🤖 AI Summary
This work addresses the generalized category discovery (GCD) problem for hyperspectral imagery (HSI), where conventional RGB-oriented GCD methods fail due to HSI’s high dimensionality, strong spectral correlations, and complex spectral structures. We present the first GCD framework tailored to HSI, introducing a prototype subspace modeling approach: instead of representing each class with a single point prototype, we model both known and novel categories using learnable, orthogonal basis vectors that span a low-dimensional subspace. To ensure geometric interpretability and spectral fidelity, we impose orthogonality constraints on the basis and reconstruction constraints on sample projections—optimized via self-supervised learning.
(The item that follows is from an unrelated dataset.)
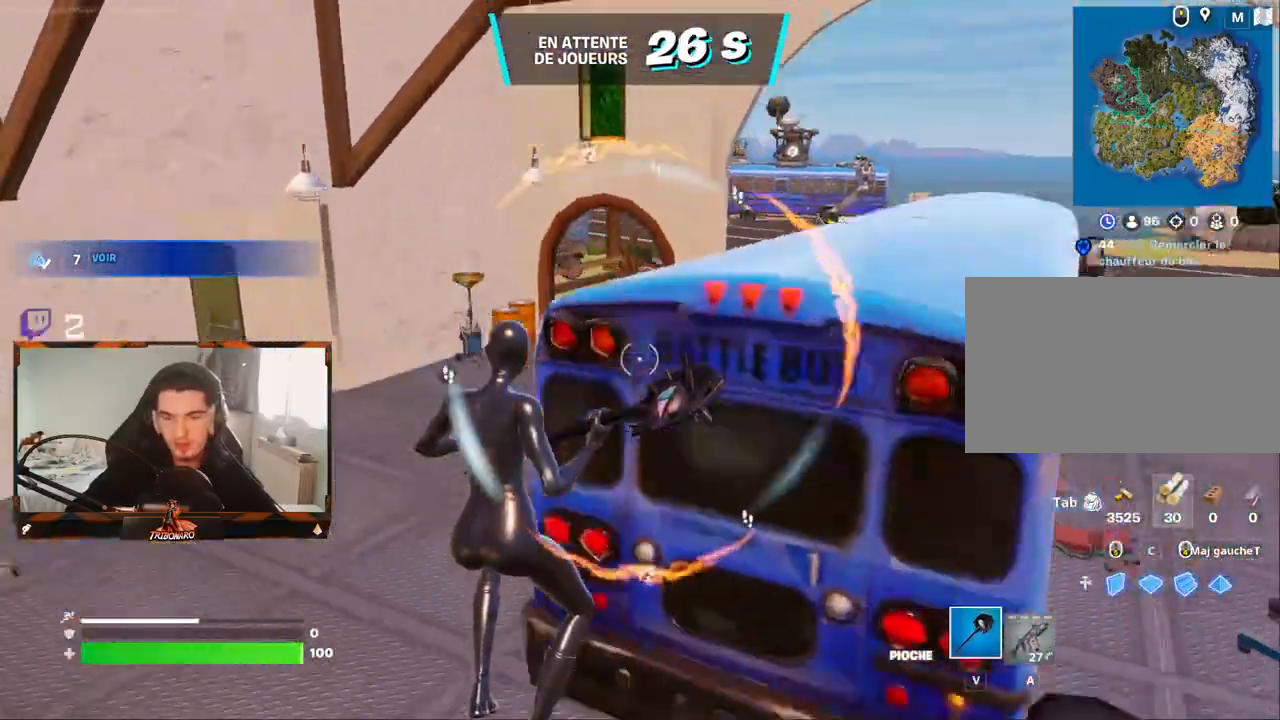
{"keys": ["q", "z"], "mouse": [], "mouse_move": "right", "events": []}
Evaluated on real-world hyperspectral datasets, our method significantly outperforms existing GCD approaches. Ablations confirm its enhanced capacity for discriminative spectral representation learning and semantic category disentanglement. This work establishes a new paradigm for unsupervised semantic discovery in HSI, bridging a critical gap between spectral data analysis and open-world visual recognition.
📝 Abstract
Generalized category discovery~(GCD) seeks to jointly identify both known and novel categories in unlabeled data. While prior works have mainly focused on RGB images, their assumptions and modeling strategies do not generalize well to hyperspectral images~(HSI), which are inherently high-dimensional and exhibit complex spectral structures. In this paper, we propose the first GCD framework tailored for HSI, introducing a prototype subspace modeling model to better capture class structure. Instead of learning a single prototype vector for each category as in existing methods such as SimGCD, we model each category using a set of basis vectors, forming a subspace representation that enables greater expressiveness and discrimination in a high-dimensional feature space. To guide the learning of such bases, we enforce two key constraints: (1) a basis orthogonality constraint that promotes inter-class separability, and (2) a reconstruction constraint that ensures each prototype basis can effectively reconstruct its corresponding class samples. Experimental results on real-world HSI demonstrate that our method significantly outperforms state-of-the-art GCD methods, establishing a strong foundation for generalized category discovery in hyperspectral settings.